两个系统在结构上几乎没差别 —— 都是把 context 灌进一个预测引擎。所以它们的 failure mode 也对齐。
表面是加法,本质是减法
我以前对 harness(Claude Code 这类外壳)的理解偏”加功能”:加工具、加记忆、加 plan。表面上 harness 一直在做加法。
但透过这些功能看进去,它们真正的作用都是决定什么不给模型看:
- 工具结果要裁剪 ——
Read默认 2000 行、Grep默认 250 条截断 - 子 agent 是压缩器 —— 跑 20 次搜索,只把结论带回主对话
- Memory / Plan 把长程状态从上下文里搬出去,用时再加载
- 系统提示里的”不要做 X”比”要做 Y”更重要,因为前者是在收窄搜索空间
每一项看上去是在”给模型更多能力”,实际都在剥离 —— 剥离噪音、剥离无关历史、剥离不该走的路径。harness 不是推理器,是信息策展人。
越努力越容易错
博主最后引了利弗莫尔一句话:越努力(去预测短期)越容易错。

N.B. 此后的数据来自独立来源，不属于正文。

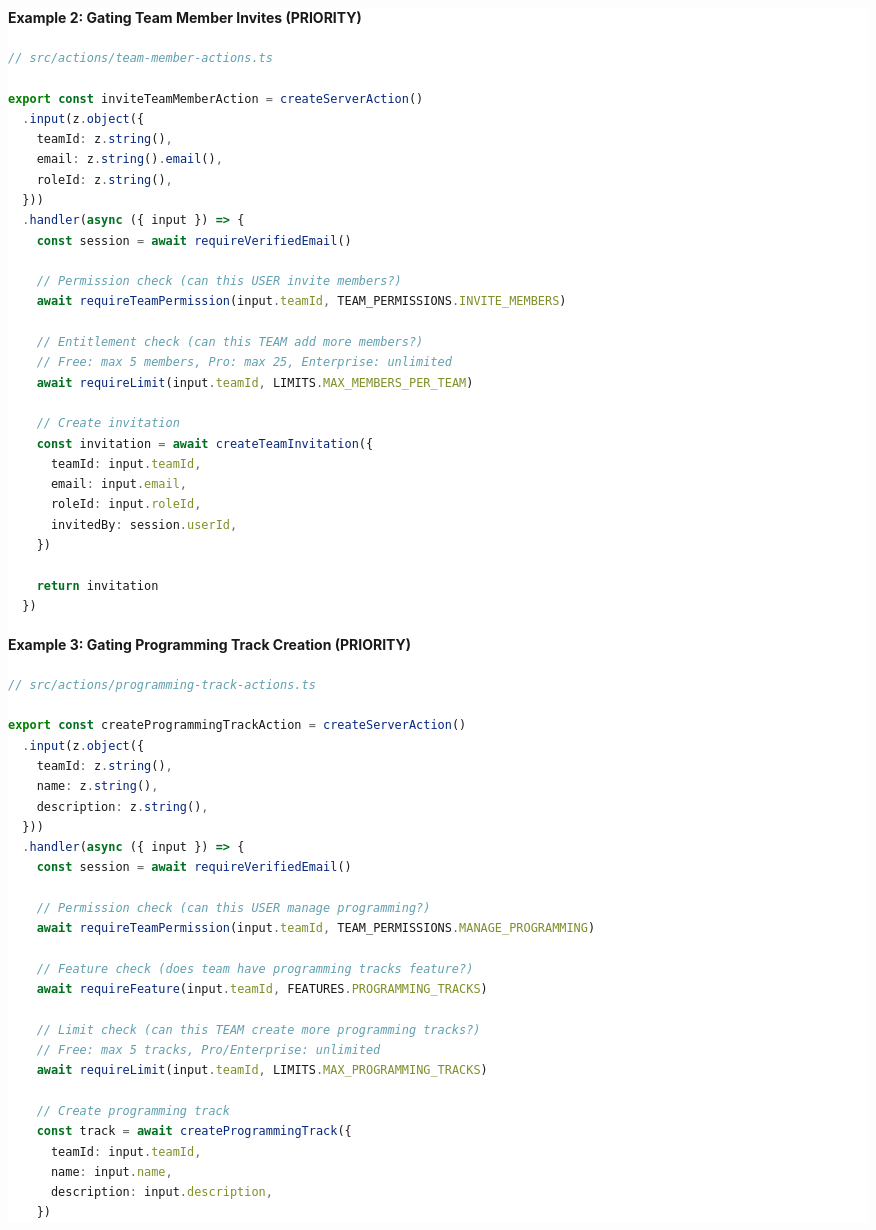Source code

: #### Example 2: Gating Team Member Invites (PRIORITY)

```typescript
// src/actions/team-member-actions.ts

export const inviteTeamMemberAction = createServerAction()
  .input(z.object({
    teamId: z.string(),
    email: z.string().email(),
    roleId: z.string(),
  }))
  .handler(async ({ input }) => {
    const session = await requireVerifiedEmail()

    // Permission check (can this USER invite members?)
    await requireTeamPermission(input.teamId, TEAM_PERMISSIONS.INVITE_MEMBERS)

    // Entitlement check (can this TEAM add more members?)
    // Free: max 5 members, Pro: max 25, Enterprise: unlimited
    await requireLimit(input.teamId, LIMITS.MAX_MEMBERS_PER_TEAM)

    // Create invitation
    const invitation = await createTeamInvitation({
      teamId: input.teamId,
      email: input.email,
      roleId: input.roleId,
      invitedBy: session.userId,
    })

    return invitation
  })
```

#### Example 3: Gating Programming Track Creation (PRIORITY)

```typescript
// src/actions/programming-track-actions.ts

export const createProgrammingTrackAction = createServerAction()
  .input(z.object({
    teamId: z.string(),
    name: z.string(),
    description: z.string(),
  }))
  .handler(async ({ input }) => {
    const session = await requireVerifiedEmail()

    // Permission check (can this USER manage programming?)
    await requireTeamPermission(input.teamId, TEAM_PERMISSIONS.MANAGE_PROGRAMMING)

    // Feature check (does team have programming tracks feature?)
    await requireFeature(input.teamId, FEATURES.PROGRAMMING_TRACKS)

    // Limit check (can this TEAM create more programming tracks?)
    // Free: max 5 tracks, Pro/Enterprise: unlimited
    await requireLimit(input.teamId, LIMITS.MAX_PROGRAMMING_TRACKS)

    // Create programming track
    const track = await createProgrammingTrack({
      teamId: input.teamId,
      name: input.name,
      description: input.description,
    })

```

他的结论是定投。
放到 LLM 上逻辑一样 —— 给模型更长的 chain-of-thought 未必更好,因为它会把噪音编织成故事。所谓”推理能力强”,在高噪音场景下可能反而是缺点 —— 它让你更擅长自圆其说。好的 harness 往往是在关键节点截断、拒答、fallback,而不是加更多 reasoning step。
算法的回音室会吞掉人,也会吞掉模型。抵抗它的方式不是更强的推理,而是更好的过滤器。
模型越强,我越觉得 harness 应该越”轻” —— 只做压缩和筛选,不做决策。真正的瓶颈不在脑子,在耳朵。